* **The data**:
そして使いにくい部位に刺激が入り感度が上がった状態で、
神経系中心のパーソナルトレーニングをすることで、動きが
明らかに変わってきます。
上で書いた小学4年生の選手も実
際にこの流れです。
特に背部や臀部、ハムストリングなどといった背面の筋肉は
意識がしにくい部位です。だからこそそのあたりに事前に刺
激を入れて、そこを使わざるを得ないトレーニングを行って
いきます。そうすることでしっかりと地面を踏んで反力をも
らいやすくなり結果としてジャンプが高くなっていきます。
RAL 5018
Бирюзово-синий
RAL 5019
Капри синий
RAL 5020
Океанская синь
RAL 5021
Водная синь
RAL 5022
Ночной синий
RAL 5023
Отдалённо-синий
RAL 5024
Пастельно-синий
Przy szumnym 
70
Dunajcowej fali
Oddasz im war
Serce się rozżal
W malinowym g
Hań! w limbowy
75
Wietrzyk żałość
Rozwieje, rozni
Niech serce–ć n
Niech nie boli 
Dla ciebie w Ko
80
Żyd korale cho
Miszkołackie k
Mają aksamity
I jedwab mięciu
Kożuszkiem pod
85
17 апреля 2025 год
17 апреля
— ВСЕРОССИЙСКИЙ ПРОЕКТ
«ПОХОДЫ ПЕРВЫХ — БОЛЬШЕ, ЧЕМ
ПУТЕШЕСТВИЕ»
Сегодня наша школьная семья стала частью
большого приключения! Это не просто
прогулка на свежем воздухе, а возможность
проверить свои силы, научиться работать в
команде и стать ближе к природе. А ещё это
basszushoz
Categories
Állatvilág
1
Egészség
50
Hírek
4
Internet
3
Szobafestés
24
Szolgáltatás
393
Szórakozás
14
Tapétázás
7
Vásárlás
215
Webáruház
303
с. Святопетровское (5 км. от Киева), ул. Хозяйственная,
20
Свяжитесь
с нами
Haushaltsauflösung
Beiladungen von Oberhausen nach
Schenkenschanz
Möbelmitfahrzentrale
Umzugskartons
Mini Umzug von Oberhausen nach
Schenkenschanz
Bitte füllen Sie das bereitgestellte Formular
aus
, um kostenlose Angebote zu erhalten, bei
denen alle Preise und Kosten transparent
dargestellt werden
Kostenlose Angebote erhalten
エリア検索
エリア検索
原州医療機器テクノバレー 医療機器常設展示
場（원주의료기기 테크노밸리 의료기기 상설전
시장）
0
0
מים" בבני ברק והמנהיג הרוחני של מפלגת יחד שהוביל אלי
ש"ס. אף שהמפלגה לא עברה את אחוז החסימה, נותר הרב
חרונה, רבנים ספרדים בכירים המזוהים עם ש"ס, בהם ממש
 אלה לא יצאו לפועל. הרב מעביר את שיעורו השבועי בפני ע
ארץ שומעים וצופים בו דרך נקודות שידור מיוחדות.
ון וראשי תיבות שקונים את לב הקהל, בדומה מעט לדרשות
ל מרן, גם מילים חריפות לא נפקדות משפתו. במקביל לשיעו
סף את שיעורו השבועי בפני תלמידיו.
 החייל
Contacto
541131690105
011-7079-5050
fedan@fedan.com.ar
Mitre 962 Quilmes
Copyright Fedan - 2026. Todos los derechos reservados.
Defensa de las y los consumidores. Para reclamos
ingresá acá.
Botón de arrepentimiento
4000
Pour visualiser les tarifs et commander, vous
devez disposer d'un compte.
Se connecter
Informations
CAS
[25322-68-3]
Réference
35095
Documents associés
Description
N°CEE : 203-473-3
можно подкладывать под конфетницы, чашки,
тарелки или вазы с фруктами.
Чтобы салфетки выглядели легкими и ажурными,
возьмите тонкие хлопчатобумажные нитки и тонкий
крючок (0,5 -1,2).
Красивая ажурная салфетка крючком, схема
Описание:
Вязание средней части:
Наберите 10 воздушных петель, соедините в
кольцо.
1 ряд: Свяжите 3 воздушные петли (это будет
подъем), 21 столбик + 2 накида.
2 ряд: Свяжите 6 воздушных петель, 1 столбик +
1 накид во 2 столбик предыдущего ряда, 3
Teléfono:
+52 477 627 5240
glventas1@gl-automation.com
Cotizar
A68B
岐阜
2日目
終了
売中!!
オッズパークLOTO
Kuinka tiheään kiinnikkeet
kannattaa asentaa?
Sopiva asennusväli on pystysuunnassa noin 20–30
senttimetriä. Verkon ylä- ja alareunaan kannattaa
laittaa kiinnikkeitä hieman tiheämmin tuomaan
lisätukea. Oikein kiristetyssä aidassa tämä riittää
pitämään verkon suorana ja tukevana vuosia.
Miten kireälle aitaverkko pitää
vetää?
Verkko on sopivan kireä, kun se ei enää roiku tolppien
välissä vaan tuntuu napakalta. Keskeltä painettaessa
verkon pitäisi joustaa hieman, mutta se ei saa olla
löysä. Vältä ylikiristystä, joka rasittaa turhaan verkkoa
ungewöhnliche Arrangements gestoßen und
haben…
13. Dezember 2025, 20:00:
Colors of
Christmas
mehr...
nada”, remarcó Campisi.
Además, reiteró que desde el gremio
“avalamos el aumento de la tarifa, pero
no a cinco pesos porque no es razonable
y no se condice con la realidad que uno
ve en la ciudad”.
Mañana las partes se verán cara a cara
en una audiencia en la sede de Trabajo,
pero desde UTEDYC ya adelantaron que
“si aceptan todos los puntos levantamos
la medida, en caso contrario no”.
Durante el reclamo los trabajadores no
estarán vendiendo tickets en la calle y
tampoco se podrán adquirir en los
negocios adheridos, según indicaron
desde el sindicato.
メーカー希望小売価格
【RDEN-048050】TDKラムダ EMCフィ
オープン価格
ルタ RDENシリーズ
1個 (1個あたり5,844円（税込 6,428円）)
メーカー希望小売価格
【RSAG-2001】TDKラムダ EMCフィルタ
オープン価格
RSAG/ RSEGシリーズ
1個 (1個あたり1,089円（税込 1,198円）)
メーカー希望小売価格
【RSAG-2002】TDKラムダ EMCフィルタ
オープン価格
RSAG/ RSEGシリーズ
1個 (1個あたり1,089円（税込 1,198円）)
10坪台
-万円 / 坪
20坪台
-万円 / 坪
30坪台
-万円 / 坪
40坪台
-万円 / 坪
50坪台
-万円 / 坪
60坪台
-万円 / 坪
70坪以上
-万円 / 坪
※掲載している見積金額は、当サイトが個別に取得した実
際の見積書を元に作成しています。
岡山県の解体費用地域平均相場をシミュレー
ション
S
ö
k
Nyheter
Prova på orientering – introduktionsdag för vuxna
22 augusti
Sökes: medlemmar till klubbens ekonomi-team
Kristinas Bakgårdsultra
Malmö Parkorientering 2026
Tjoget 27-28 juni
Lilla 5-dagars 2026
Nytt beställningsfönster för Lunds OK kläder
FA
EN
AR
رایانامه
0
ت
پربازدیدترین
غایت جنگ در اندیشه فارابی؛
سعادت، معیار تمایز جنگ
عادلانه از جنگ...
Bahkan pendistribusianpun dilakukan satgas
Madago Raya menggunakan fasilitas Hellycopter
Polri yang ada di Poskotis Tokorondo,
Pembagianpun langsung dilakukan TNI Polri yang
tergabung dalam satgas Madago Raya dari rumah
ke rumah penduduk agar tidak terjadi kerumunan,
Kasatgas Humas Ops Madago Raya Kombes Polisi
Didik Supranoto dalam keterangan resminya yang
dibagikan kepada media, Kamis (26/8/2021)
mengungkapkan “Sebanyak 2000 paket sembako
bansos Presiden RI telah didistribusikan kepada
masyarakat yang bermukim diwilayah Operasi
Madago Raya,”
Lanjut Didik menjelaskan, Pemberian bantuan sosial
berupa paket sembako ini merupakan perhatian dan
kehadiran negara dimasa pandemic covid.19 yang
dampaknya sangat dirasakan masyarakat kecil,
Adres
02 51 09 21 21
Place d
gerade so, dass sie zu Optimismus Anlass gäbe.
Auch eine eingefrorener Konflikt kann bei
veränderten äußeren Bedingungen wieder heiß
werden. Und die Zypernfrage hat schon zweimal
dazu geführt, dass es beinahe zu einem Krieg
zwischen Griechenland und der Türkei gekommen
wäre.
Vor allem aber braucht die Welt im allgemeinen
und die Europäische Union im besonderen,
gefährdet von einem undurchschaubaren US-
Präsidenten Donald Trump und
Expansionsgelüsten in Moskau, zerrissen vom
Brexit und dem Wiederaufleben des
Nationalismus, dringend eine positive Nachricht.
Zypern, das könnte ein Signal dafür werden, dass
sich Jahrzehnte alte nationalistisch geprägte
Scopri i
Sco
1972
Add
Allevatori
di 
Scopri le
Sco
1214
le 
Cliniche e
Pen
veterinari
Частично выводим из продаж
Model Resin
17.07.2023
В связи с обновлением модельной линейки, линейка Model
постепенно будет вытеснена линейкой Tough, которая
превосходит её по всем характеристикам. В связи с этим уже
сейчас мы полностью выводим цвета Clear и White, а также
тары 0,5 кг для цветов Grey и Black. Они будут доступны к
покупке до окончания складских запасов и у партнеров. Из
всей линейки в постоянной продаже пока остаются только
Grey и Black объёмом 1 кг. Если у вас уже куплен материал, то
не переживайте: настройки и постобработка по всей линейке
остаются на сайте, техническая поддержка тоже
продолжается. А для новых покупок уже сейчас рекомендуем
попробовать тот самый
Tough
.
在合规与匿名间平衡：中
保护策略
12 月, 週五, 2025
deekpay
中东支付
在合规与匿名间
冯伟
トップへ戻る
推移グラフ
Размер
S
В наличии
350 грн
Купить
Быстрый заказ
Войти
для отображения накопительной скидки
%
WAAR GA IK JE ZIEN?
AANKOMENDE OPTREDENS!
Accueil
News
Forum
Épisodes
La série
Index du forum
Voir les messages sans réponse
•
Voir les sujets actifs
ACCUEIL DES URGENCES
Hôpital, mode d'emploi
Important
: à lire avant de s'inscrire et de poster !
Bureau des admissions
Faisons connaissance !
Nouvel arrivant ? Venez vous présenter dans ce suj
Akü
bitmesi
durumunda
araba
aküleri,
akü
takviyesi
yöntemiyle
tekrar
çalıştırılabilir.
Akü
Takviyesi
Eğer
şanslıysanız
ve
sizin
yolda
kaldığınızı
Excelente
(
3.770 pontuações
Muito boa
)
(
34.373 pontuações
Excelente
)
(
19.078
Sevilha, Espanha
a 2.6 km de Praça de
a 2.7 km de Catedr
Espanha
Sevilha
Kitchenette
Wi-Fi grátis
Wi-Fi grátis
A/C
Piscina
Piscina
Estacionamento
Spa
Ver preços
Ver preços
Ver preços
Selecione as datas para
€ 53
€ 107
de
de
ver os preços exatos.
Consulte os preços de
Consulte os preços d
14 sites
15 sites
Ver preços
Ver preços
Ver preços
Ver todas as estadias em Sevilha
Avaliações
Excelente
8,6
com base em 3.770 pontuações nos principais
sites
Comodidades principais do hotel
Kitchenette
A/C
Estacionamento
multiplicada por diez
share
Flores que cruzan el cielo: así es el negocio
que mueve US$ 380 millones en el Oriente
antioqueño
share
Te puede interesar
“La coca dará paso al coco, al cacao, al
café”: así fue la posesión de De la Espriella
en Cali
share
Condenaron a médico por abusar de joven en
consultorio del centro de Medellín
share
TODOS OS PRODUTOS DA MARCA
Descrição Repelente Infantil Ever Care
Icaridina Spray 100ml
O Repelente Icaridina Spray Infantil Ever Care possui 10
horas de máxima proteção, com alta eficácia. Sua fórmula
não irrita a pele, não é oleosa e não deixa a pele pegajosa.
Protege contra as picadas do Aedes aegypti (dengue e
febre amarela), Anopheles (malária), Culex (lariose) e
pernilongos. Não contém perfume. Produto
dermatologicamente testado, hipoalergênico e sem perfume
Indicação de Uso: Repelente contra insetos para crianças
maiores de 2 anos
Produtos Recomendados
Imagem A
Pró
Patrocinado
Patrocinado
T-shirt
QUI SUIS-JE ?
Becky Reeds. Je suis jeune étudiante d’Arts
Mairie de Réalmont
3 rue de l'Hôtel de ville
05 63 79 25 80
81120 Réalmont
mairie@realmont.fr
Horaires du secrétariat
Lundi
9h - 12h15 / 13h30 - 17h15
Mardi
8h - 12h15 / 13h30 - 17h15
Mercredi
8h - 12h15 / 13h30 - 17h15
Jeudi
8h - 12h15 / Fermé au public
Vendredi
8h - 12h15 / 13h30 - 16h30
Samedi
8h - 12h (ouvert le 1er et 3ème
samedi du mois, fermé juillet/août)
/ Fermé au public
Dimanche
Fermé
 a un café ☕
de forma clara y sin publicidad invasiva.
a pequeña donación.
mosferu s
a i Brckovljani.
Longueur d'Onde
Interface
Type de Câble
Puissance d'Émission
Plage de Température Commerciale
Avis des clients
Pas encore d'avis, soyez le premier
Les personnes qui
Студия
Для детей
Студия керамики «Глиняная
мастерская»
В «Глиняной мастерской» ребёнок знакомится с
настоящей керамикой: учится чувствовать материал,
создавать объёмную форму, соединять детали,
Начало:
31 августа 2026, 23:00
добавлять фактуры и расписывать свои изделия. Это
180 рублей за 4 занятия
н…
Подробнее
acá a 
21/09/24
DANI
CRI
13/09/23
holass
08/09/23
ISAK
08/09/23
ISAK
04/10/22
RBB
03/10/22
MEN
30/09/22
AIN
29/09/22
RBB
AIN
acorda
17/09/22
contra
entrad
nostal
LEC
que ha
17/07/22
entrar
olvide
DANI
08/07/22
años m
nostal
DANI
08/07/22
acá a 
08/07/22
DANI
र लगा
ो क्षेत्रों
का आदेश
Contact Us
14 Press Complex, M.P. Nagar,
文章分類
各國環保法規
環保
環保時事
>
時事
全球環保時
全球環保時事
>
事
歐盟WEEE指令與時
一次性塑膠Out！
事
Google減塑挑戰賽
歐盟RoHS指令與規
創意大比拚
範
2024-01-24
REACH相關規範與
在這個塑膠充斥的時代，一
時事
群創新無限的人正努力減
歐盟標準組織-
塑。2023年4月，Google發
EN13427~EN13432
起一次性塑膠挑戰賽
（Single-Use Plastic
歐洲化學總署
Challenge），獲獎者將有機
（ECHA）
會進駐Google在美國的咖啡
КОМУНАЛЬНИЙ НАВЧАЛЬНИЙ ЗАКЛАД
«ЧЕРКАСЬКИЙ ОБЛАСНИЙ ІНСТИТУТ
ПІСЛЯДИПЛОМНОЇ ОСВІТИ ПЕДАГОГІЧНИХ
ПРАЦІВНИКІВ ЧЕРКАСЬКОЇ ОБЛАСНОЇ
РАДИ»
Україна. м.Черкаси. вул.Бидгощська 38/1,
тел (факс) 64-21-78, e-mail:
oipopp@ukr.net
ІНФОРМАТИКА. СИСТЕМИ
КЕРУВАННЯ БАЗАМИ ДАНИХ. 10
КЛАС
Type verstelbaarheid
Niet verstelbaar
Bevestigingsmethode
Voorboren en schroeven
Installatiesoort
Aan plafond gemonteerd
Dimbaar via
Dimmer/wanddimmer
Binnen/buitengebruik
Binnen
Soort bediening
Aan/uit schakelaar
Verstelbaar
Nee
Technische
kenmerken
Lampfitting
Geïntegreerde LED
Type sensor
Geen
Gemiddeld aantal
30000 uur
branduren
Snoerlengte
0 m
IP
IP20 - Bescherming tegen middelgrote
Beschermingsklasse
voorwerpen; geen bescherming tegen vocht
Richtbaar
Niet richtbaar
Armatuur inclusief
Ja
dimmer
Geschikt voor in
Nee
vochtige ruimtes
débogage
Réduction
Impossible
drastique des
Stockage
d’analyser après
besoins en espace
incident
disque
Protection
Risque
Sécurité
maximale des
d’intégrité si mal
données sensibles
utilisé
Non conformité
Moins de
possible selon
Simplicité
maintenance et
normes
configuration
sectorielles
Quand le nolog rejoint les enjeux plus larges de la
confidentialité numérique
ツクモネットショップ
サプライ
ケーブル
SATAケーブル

* **Assigned task**: Every line in the data above that contains the word "paket" should be copied.

* **Solution to this task**:
mengungkapkan “Sebanyak 2000 paket sembako
berupa paket sembako ini merupakan perhatian dan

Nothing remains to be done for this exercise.